### STRONA
Dominik Szczęch: "Cały czas myślimy o awansie"

15.12.2016
W Jastrzębiu tak dobrej rundy w wykonaniu piłkarzy GKS-u nie widziano od dawna. Pierwsze miejsce w lidze z pięcioma punktami przewagi udokumentowane bardzo dobrą grą oraz awans do ćwierćfinału Puchar Polski – to musi robić wrażenie!
Rafał Rusek/PressFocus
Poprzednie rozgrywki nie zwiastowały tak udanego początku kolejnego sezonu. Jastrzębianie do końca walczyli o utrzymanie w lidze, którą z powodu reformy opuszczało, aż osiem drużyn. GKS ligowy byt zapewnił sobie dzięki wspaniałej końcówce sezonu 2015/2016, w której to w ostatnich sześciu meczach odnotował pięć zwycięstw i remis, co można było uznać za dobry zwiastun.
 
Przed rozpoczęciem kolejnych rozgrywek w Jastrzębiu nie mówiło się głośno o celach na następny sezon, a tym bardziej o awansie. Jednak ambicje i plany w głowach oraz nogach piłkarzy były zupełnie jasne - My tak naprawdę, czy to przed sezonem czy w trakcie rundy, cały czas myślimy o awansie i na pewno zrobimy wszystko, aby ten plan zrealizować – tłumaczy Dominik Szczęch – pomocnik GKS-u.  W podobnym tonie wypowiada się Grzegorz Drazik, bramkarz „Żółto-Zielono-Czarnych” - Końcówka zeszłego sezonu pokazała, że trener Skrobacz wniósł do szatni niesamowitą moc i tak imponujący finisz to nie przypadek. Przed obecnym sezonem wiedzieliśmy, że jesteśmy naprawdę niebezpieczni i jak widać wyniki mówią same za siebie.

### ZADANIA
• A. Oceń, czy poniższe stwierdzenia zgadzają się z artykułem o GKS-ie Jastrzębie: (i) GKS prowadzi w lidze z pięcioma punktami przewagi, (ii) w ostatnich sześciu meczach sezonu 2015/2016 GKS nie doznał porażki, (iii) Grzegorz Drazik jest pomocnikiem GKS-u. Przy każdym odpowiedz „tak” lub „nie” i przytocz rozstrzygający fragment artykułu.
• B. Kontynuuj artykuł o GKS-ie Jastrzębie od miejsca, w którym się urywa.

### SEKCJA DANYCH
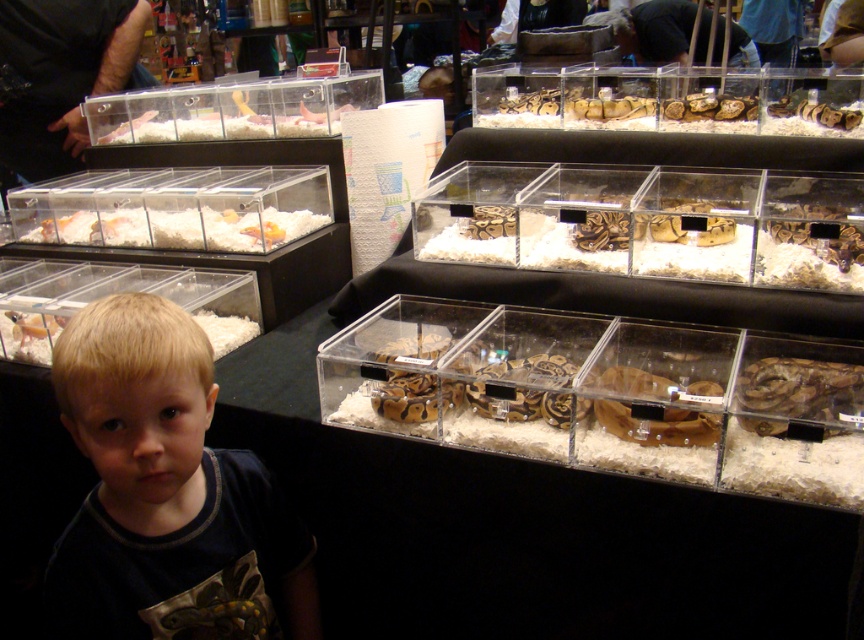
Question: Does brown textured snake at upper center appear under white fluffy bedding at lower left?

Choices:
 (A) no
 (B) yes

Answer: (A)

Question: Does brown textured snake at upper center appear over translucent plastic container at center?

Choices:
 (A) yes
 (B) no

Answer: (A)

Question: Does brown patterned snake at center have a smaller size compared to brown textured snake at upper center?

Choices:
 (A) yes
 (B) no

Answer: (B)

Question: Which of the following is the closest to the observer?

Choices:
 (A) (833, 408)
 (B) (248, 324)
 (C) (685, 234)
 (D) (100, 531)

Answer: (D)

Question: Which point is farther from the camera taking this photo?

Choices:
 (A) (157, 230)
 (B) (271, 536)
 (C) (691, 104)

Answer: (A)

Question: Which point is closer to the camera?

Choices:
 (A) brown patterned snake at center
 (B) white fluffy bedding at lower left
 (C) brown textured snake at lower right
 (D) brown textured snake at upper center

Answer: (C)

### ODPOWIEDZI DO ZADAŃ
• A.
(i) Tak: „Pierwsze miejsce w lidze z pięcioma punktami przewagi”.
(ii) Tak: „w ostatnich sześciu meczach odnotował pięć zwycięstw i remis”.
(iii) Nie: „Grzegorz Drazik, bramkarz”.

• B.
 
Sezon piłkarze z Jastrzębia rozpoczęli z wysokiego C. W inauguracyjnym meczu pokonali na własnym obiekcie pierwszoligową Olimpię Grudziądz w ramach walki o Puchar Polski. Był to pierwszy krok do wspaniałej pucharowej przygody, która zakończyła się na ćwierćfinale. - Myślę, że rok temu, kiedy tak naprawdę zaczynaliśmy przygodę z Pucharem Polski nikt nie spodziewał się, że dojdziemy tak daleko. Dla nas była to wspaniała przygoda i uważam, że w pełni na nią zasłużyliśmy. Pokazaliśmy, że Jastrzębie potrafi grać naprawdę dobra piłkę, wygrywając z drużynami, które na co dzień walczą kilka szczebli wyżej – wspomina Dominik Szczęch. 
 
Następnie rozpoczęła się walka o ligowe punkty. Po dwóch spotkaniach Jastrzębski GKS miał na koncie komplet punktów i wygodnie usadowił się na fotelu lidera, w między czasie awansując po pokonaniu Radomiaka Radom do kolejnej rundy Pucharu Polski.  Po tym spotkaniu przyszła lekka zadyszka i lider z Jastrzębie stracił punkty z teoretycznie słabszymi drużynami odnotowując remisy, co przez całą rundę zdarzało się dość często - To prawda, że gubiliśmy punkty ze znacznie słabszymi drużynami. Wydaje mi się, że wynikało to z tego, iż niżej notowane zespoły nastawiały się bardziej na grę obronną, a nam trudniej było konstruować jakiekolwiek akcje. Natomiast drużyny z czołówki nie bały się grać w otwarta piłkę i dawały nam więcej pola do popisu w grze ofensywnej – tłumaczył całą sytuację Damian Zajączkowski obrońca GKS-u.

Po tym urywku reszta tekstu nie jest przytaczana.